Souvenez-vous qu’il y a à peine vingt ans, la presque totalité des gens lisaient tout au plus un quotidien par jour, peut-être aussi un magazine d’affaires publiques, et s’informait en écoutant l’un des quelques postes de télévision et de radio disponibles. Les débats dans les grands quotidiens offraient rarement autre chose que les lieux communs des principales factions politiques. Essayer de faire passer un point de vue différent de ce qui était perçu comme légitime dans l’un de ces médias était pratiquement chose impossible.

Quelques magazines difficiles à dénicher offraient bien des perspectives plus marginales, mais justement, il s’agissait de débats en vase clos au sein de groupuscules, qui n’atteignaient que rarement la masse des gens. Trouver un livre relativement rare n’était pas non plus chose facile, à moins d’avoir accès à une bibliothèque universitaire. Et encore. Les plus vieux se souviendront de la difficulté à trouver un livre sur un sujet précis en cherchant dans des tiroirs remplies de petites fiches dactylographiées.

Pendant mes études universitaires, je n’ai aucun souvenir d’un professeur qui ait parlé de l’École autrichienne ou de libertarianisme dans un cours de science politique ou d’économie. C’est en lisant un article du Financial Times de Londres au début des années 1990 que j’ai pour la première fois entendu parler de Ludwig von Mises. Ça a piqué ma curiosité. Heureusement, la bibliothèque de l’Université McGill possédait une copie de Human Action. Dès les premières pages, j’y ai découvert la perspective méthodologique individualiste et subjectiviste sur les phénomènes sociaux que j’essayais confusément de développer par moi-même depuis quelques années, sans savoir que d’autres l’avaient fait bien avant moi (voir « Durkeim’s Collective Conscience »). D’autres textes sur le sujet (livres ou magazines) étant difficiles à trouver et à obtenir, il m’a tout de même fallu encore quelques années avant de pouvoir vraiment me familiariser avec tous les aspects de cette pensée.

Lorsque j’ai pour la première fois rencontré d’autres libertariens québécois, il y a exactement dix ans, nous n’étions littéralement qu’une poignée qui connaissaient ces idées dans tous le Québec. Il n’existait aucun moyen rapide de savoir si d’autres pensaient comme nous. Dans un tel contexte, tenter de faire connaître une philosophie inconnue ou de mettre sur pied un nouveau mouvement politique s’avérait une entreprise ardue et de très longue haleine.

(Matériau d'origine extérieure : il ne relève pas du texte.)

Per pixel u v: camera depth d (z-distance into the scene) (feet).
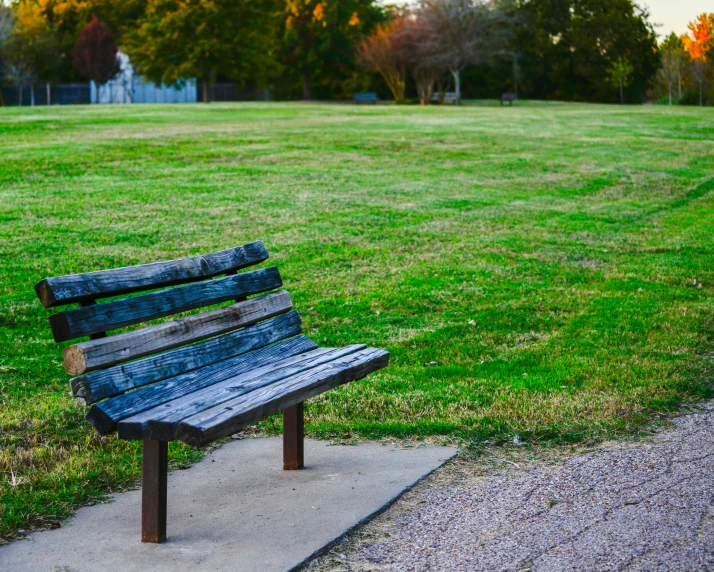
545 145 82.33
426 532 12.33
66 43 248.52
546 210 49.34
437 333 25.12
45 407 18.28
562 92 262.88
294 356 15.92
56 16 250.98
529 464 15.01
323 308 27.78
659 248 39.32
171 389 12.86
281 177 56.75
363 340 24.56
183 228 39.83
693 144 88.74
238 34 212.23
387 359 15.94
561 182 60.80
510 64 247.29
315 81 253.44
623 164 71.56
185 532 12.41
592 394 18.94
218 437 11.27
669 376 20.27
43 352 22.98
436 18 199.11
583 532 12.05
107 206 44.80
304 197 49.42
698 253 38.42
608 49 255.70
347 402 18.88
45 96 229.66
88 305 12.14
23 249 34.30
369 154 69.87
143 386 12.71
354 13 236.02
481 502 13.34
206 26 210.79
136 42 218.38
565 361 21.94
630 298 29.48
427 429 16.87
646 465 14.70
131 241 36.78
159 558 11.51
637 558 11.17
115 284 12.58
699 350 22.93
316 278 31.76
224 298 14.93
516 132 93.66
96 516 13.01
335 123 98.02
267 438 17.01
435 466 14.99
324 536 12.17
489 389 19.70
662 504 12.96
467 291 30.19
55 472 14.62
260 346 15.51
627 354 22.50
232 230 39.83
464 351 23.38
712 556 11.17
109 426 11.53
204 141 73.97
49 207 43.96
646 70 261.85
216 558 11.50
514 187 57.72
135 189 50.42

Le déferlement de l’extrême gauche

Il est vrai que les idées d’extrême gauche se sont répandues comme une traînée de poudre au Québec et ailleurs en Occident dans les années 1970. Mais cela a pu survenir en grande partie grâce à l’appui institutionnel procuré par les universités et les syndicats. Des dizaines de milliers d’étudiants en sciences sociales endoctrinés par des professeurs marxistes et se préparant à être embauchés dans la fonction publique constituaient de fait un terreau fertile pour de telles idées. Les syndicats, renforcés en nombre par la croissance rapide du fonctionnariat et en puissance par l’octroi de privilèges légaux toujours plus nombreux, ont naturellement fait la promotion d’une doctrine qui les avantageait.

Ce n’est bien sûr pas une coïncidence s’il s’agit là de deux créatures essentiellement étatiques, qui n’existeraient pas sous la même forme dans une société libre. Si nous avions un État minimal, la presque totalité des étudiants aspireraient à se trouver un emploi utile dans le secteur privé au lieu de rêver à une sinécure dans le secteur public.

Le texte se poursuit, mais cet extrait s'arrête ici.